January 23rd, 2015

A few LJ statistics, for no particularly good reason

I failed to blog at all for 133 days in 2014, about a third of the days.
For comparison, I failed to block for 130 days in 2013. I miss a lot of days in December, with November and June being weak as well. I know why: vacation, school holidays. The news cycle goes into abeyance and I am often busy traveling as well.

The average and median number of posts in a month in 2014 are very, very close: 38, give or take, for both of them. The average and median in 2013 were also very close, a little over 43.

I blogged the least in December 2014. I blogged the most in March 2014. In 2013, the least was December and the most was February. There was a big snowstorm in February and we did not travel that school break so I was sitting around blogging.

I'm debating doing some word count analysis, and balking at the idea. None of this counts comments, and it is LJ specific (so if I posted over on FB, it isn't part of this).

I had expected the travel effect to be stronger, but in practice, I tend to do a lot of catch-up posts after at trip, so travel shows up in no-blogging days, but not really in the monthly total.

Recent Activites Include: two hikes, same time, same place, different day

I got email recently about a bonus hike for the Thursday group I hiked with back in the fall. Cool! It was Thursday (yesterday) at Anderson/Bulette town conservation land. Parked at the church at 10 a.m., was out in the woods until noon. Today, I started my Friday hike with a different group (some overlap with the previous Thursday group, and still led by T. from Conservation here in town). Parked at the church at 10 a.m., was out in the woods until 11:30, so a little shorter.
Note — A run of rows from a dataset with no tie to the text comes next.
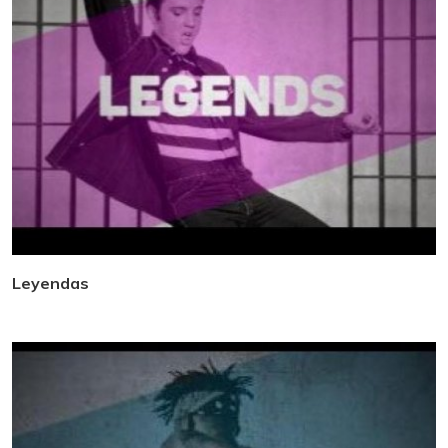
Leyendas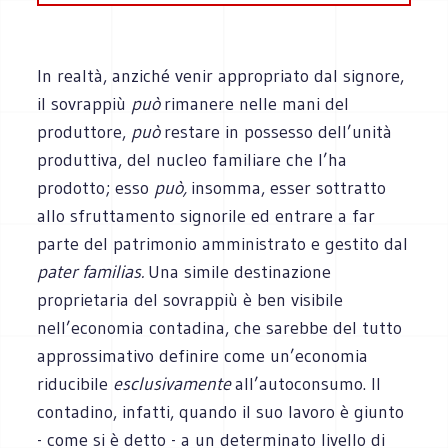
In realtà, anziché venir appropriato dal signore,
il sovrappiù
può
rimanere nelle mani del
produttore,
può
restare in possesso dell’unità
produttiva, del nucleo familiare che l’ha
prodotto; esso
può,
insomma, esser sottratto
allo sfruttamento signorile ed entrare a far
parte del patrimonio amministrato e gestito dal
pater familias.
Una simile destinazione
proprietaria del sovrappiù è ben visibile
nell’economia contadina, che sarebbe del tutto
approssimativo definire come un’economia
riducibile
esclusivamente
all’autoconsumo. Il
contadino, infatti, quando il suo lavoro è giunto
- come si è detto - a un determinato livello di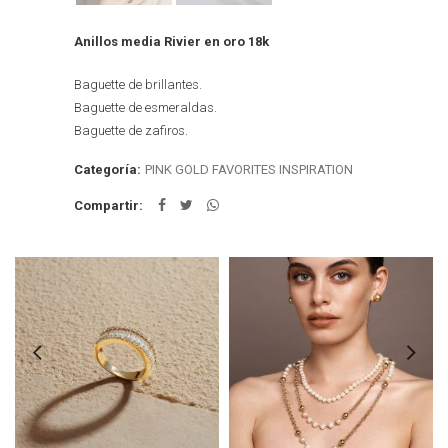
Anillos media Rivier en oro 18k
Baguette de brillantes.
Baguette de esmeraldas.
Baguette de zafiros.
Categoría:
PINK GOLD FAVORITES INSPIRATION
Compartir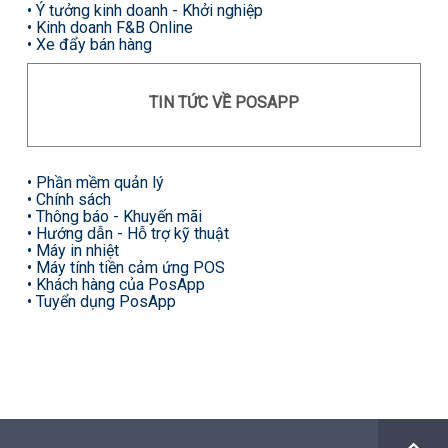
•
Ý tưởng kinh doanh - Khởi nghiệp
•
Kinh doanh F&B Online
•
Xe đẩy bán hàng
TIN TỨC VỀ POSAPP
•
Phần mềm quản lý
•
Chính sách
•
Thông báo - Khuyến mãi
•
Hướng dẫn - Hỗ trợ kỹ thuật
•
Máy in nhiệt
•
Máy tính tiền cảm ứng POS
•
Khách hàng của PosApp
•
Tuyển dụng PosApp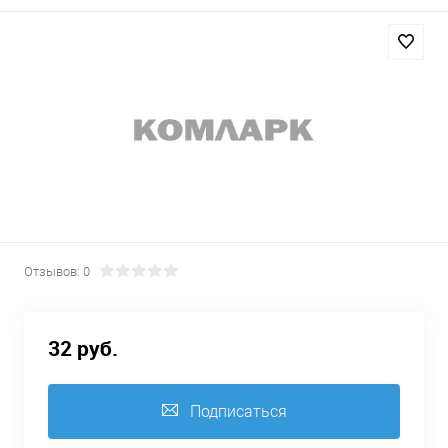
Отзывов: 0
32 руб.
Подписаться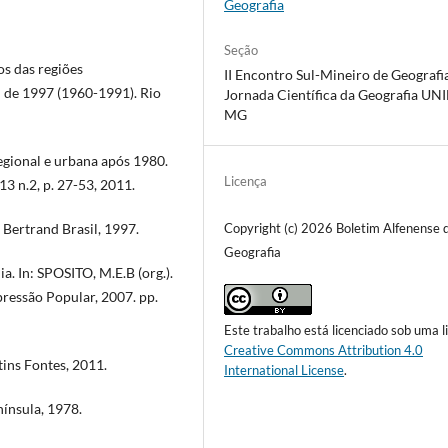
Geografia
Seção
s das regiões
II Encontro Sul-Mineiro de Geografia
al de 1997 (1960-1991). Rio
Jornada Científica da Geografia UN
MG
gional e urbana após 1980.
Licença
13 n.2, p. 27-53, 2011.
 Bertrand Brasil, 1997.
Copyright (c) 2026 Boletim Alfenense 
Geografia
. In: SPOSITO, M.E.B (org.).
pressão Popular, 2007. pp.
Este trabalho está licenciado sob uma l
Creative Commons Attribution 4.0
tins Fontes, 2011.
International License
.
nínsula, 1978.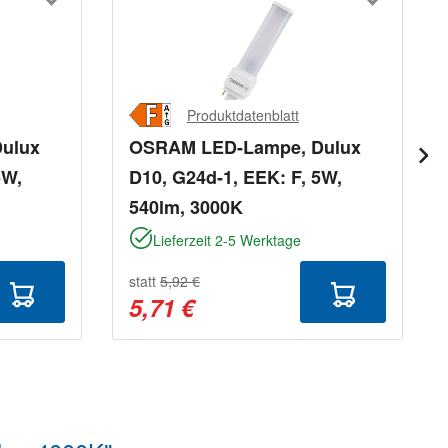
Produktdatenblatt
ulux
OSRAM LED-Lampe, Dulux
5W,
D10, G24d-1, EEK: F, 5W,
540lm, 3000K
Lieferzeit 2-5 Werktage
statt
5,92 €
5,71 €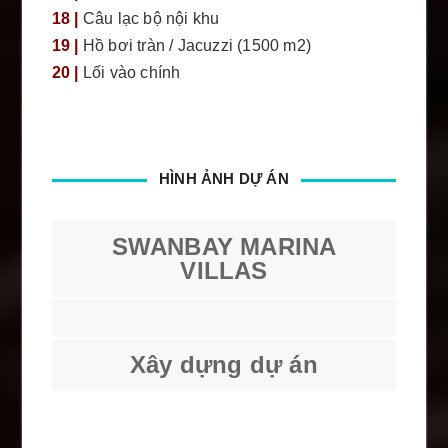
18 |
Câu lạc bộ nội khu
19 |
Hồ bơi tràn / Jacuzzi (1500 m2)
20 |
Lối vào chính
HÌNH ẢNH DỰ ÁN
SWANBAY MARINA
VILLAS
Xây dựng dự án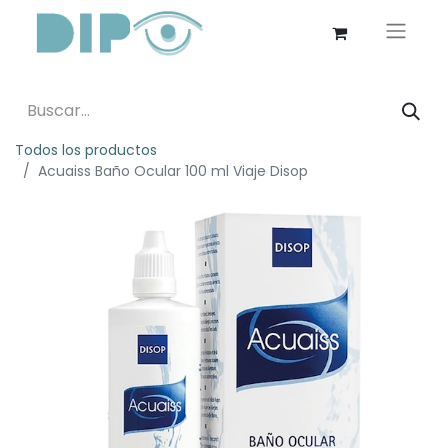
Todos los productos
Acuaiss Baño Ocular 100 ml Viaje Disop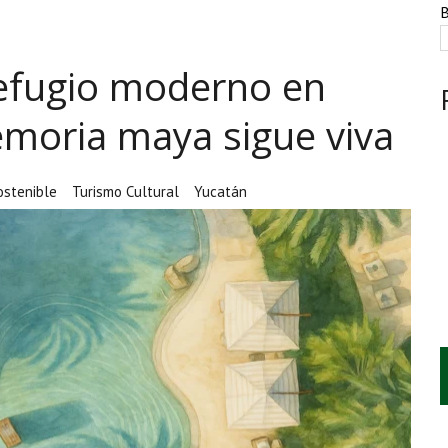
NTE, HUACHICOL INDUSTRIAL Y UNA LEY BAJO CERO
B
AMEN DE LA UNAM MARCAN LA JORNADA
efugio moderno en
A CUATRO CENTROS Y HASTA 1.1 MILLONES DE LITROS
moria maya sigue viva
ostenible
Turismo Cultural
Yucatán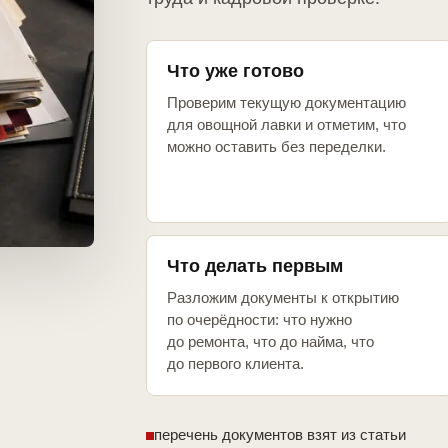
Что уже готово
Проверим текущую документацию
для овощной лавки и отметим, что
можно оставить без переделки.
Что делать первым
Разложим документы к открытию
по очерёдности: что нужно
до ремонта, что до найма, что
до первого клиента.
перечень документов взят из статьи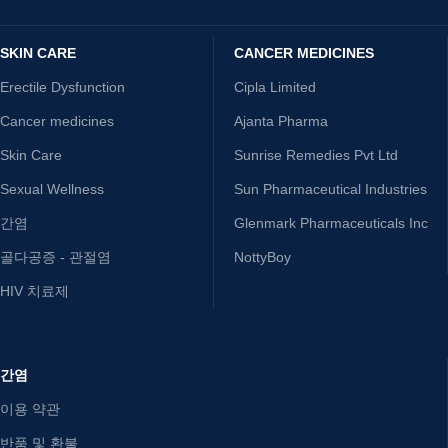
SKIN CARE
CANCER MEDICINES
Erectile Dysfunction
Cipla Limited
Cancer medicines
Ajanta Pharma
Skin Care
Sunrise Remedies Pvt Ltd
Sexual Wellness
Sun Pharmaceutical Industries
간염
Glenmark Pharmaceuticals Inc
골다공증 - 관절염
NottyBoy
HIV 치료제
간염
이용 약관
반품 및 환불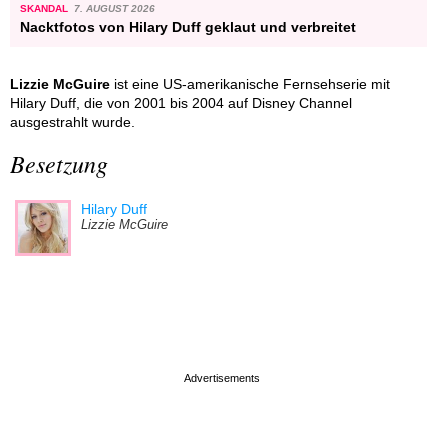
SKANDAL
7. AUGUST 2026
Nacktfotos von Hilary Duff geklaut und verbreitet
Lizzie McGuire
ist eine US-amerikanische Fernsehserie mit
Hilary Duff, die von 2001 bis 2004 auf Disney Channel
ausgestrahlt wurde.
Besetzung
Hilary Duff
Lizzie McGuire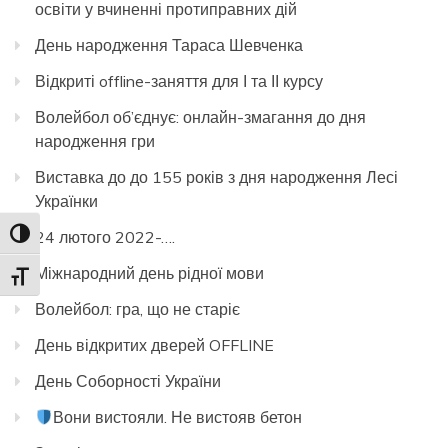
освіти у вчиненні протиправних дій
День народження Тараса Шевченка
Відкриті offline-заняття для І та ІІ курсу
Волейбол об’єднує: онлайн-змагання до дня
народження гри
Виставка до до 155 років з дня народження Лесі
Українки
24 лютого 2022-….
Toggle High Contrast
Міжнародний день рідної мови
Toggle Font size
Волейбол: гра, що не старіє
День відкритих дверей OFFLINE
День Соборності України
Вони вистояли. Не вистояв бетон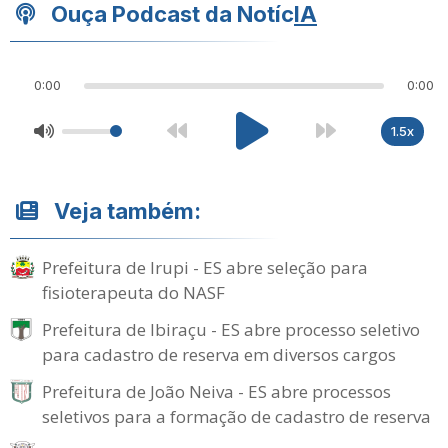
Ouça Podcast da Notíc
IA
0:00
0:00
1.5x
Veja também:
Prefeitura de Irupi - ES abre seleção para
fisioterapeuta do NASF
Prefeitura de Ibiraçu - ES abre processo seletivo
para cadastro de reserva em diversos cargos
Prefeitura de João Neiva - ES abre processos
seletivos para a formação de cadastro de reserva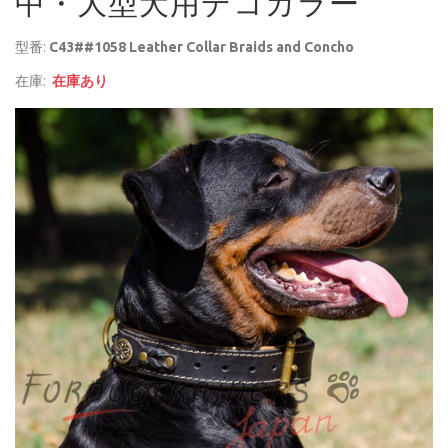
中・大型犬用デコカラー
型番:
C43##1058 Leather Collar Braids and Concho
在庫:
在庫あり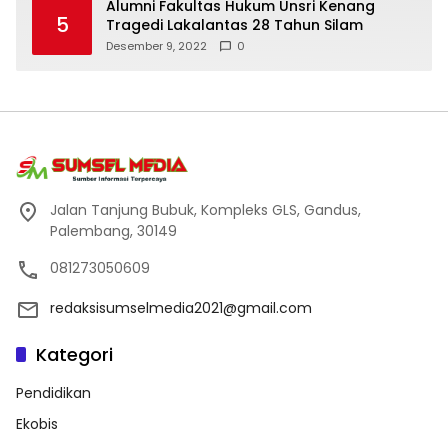
Alumni Fakultas Hukum Unsri Kenang
5
Tragedi Lakalantas 28 Tahun Silam
Desember 9, 2022
0
Jalan Tanjung Bubuk, Kompleks GLS, Gandus,
Palembang, 30149
081273050609
redaksisumselmedia2021@gmail.com
Kategori
Pendidikan
Ekobis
I wore my ice bugs both times, and was glad to do so. We did a little bit more off the trail today and got to walk across a red oak swamp that was frozen and super cool. Parts of the ice were transparent, so you could see layers of leaves and things underneath. And the little rocks in the swamp had all kinds of stuff growing on them that made them look like little fairy islands.

It's good to be back in the woods again. R. and I tried last week on Great Hill, but I didn't have the ice bugs on and it was way, way too slippery.

ETA: I finally put the photos on flickr.

Anderson bulette bonus Thursday vernal poolAnderson bulette Friday frozen red oak swamp
Anderson bulette Friday frozen red oak swamp Anderson bulette bonus Thursday along rte 2

Well blog answers a question about exercise ... poorly

http://well.blogs.nytimes.com/2015/01/23/ask-well-the-best-time-of-day-to-exercise/


The question: What is the best time of day to exercise, if my goal is weight loss?
The answer: Before breakfast.

The evidence: a study of overfed Belgian men in 2010.

"researchers in Belgium persuaded young, healthy men to stuff themselves for six weeks with a diet consisting of 30 percent more calories and 50 percent more fat than the men had been eating."

Was not kidding about the overfed. Meant that literally.

So obvs, a bunch of these guys gained weight.

"But the men who had exercised first thing in the morning, before eating anything, had gained almost no weight and retained healthy insulin levels. Their bodies were also burning more fat throughout the day than were the other men."

What was going on here? Okay, well, if you overeat by that much, YOU DO NOT WAKE UP HUNGRY. You may well wake up kind of uncomfortable. You can blow through this, eat, carry on about your day, etc., but you don't wake up hungry. (If you never wake up hungry, you might seriously think about WHY you never wake up hungry. And whether you, like these young Belgians, might be eating a bit more than you should.) I can readily imagine that blowing through that residual blood sugar would really help with a lot of things.

But suggesting this as a tactic for someone who is weight stable (and thus _not_ overeating for their size/shape/activity level) isn't necessarily going to work the same way. You take a hungry person who just woke up and send them out to exercise vigorously, and you should probably expect a higher rate of injuries and accidents.